(Records from a collection)
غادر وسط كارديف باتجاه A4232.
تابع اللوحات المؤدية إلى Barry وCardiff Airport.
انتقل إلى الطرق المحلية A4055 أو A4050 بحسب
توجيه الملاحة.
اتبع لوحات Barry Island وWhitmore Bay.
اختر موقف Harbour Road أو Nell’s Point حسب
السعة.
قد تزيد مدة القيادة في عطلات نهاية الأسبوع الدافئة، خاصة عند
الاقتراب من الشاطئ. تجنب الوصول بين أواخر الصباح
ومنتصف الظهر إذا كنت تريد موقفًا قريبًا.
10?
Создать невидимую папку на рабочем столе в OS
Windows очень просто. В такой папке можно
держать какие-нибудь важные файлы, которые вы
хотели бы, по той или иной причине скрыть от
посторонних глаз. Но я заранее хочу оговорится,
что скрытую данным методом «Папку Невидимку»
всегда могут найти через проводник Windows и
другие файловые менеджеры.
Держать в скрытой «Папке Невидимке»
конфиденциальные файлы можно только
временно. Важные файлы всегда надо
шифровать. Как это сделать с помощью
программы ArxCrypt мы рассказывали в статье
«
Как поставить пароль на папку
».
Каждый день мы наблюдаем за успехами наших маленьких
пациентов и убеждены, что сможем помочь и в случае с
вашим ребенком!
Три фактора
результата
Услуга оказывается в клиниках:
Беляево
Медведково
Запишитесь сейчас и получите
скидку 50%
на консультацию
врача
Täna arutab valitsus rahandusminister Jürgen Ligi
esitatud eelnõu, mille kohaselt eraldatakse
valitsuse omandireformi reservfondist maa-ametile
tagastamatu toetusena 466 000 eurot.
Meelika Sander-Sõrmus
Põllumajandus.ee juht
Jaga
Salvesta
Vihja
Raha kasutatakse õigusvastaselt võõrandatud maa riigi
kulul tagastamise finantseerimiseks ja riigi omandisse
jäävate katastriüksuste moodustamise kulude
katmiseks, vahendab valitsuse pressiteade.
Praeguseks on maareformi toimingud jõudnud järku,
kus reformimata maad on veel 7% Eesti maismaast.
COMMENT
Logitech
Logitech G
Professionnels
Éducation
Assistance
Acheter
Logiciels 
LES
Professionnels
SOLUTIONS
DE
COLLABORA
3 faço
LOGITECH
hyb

> [PROMPT] Nothing but the lines from the one with "Услуга оказывается в" through the final line of the data above should be output, exactly as written.

> [RESPONSE TO THE EXERCISE]
Услуга оказывается в клиниках:
Беляево
Медведково
Запишитесь сейчас и получите
скидку 50%
на консультацию
врача
Täna arutab valitsus rahandusminister Jürgen Ligi
esitatud eelnõu, mille kohaselt eraldatakse
valitsuse omandireformi reservfondist maa-ametile
tagastamatu toetusena 466 000 eurot.
Meelika Sander-Sõrmus
Põllumajandus.ee juht
Jaga
Salvesta
Vihja
Raha kasutatakse õigusvastaselt võõrandatud maa riigi
kulul tagastamise finantseerimiseks ja riigi omandisse
jäävate katastriüksuste moodustamise kulude
katmiseks, vahendab valitsuse pressiteade.
Praeguseks on maareformi toimingud jõudnud järku,
kus reformimata maad on veel 7% Eesti maismaast.
COMMENT
Logitech
Logitech G
Professionnels
Éducation
Assistance
Acheter
Logiciels 
LES
Professionnels
SOLUTIONS
DE
COLLABORA
3 faço
LOGITECH
hyb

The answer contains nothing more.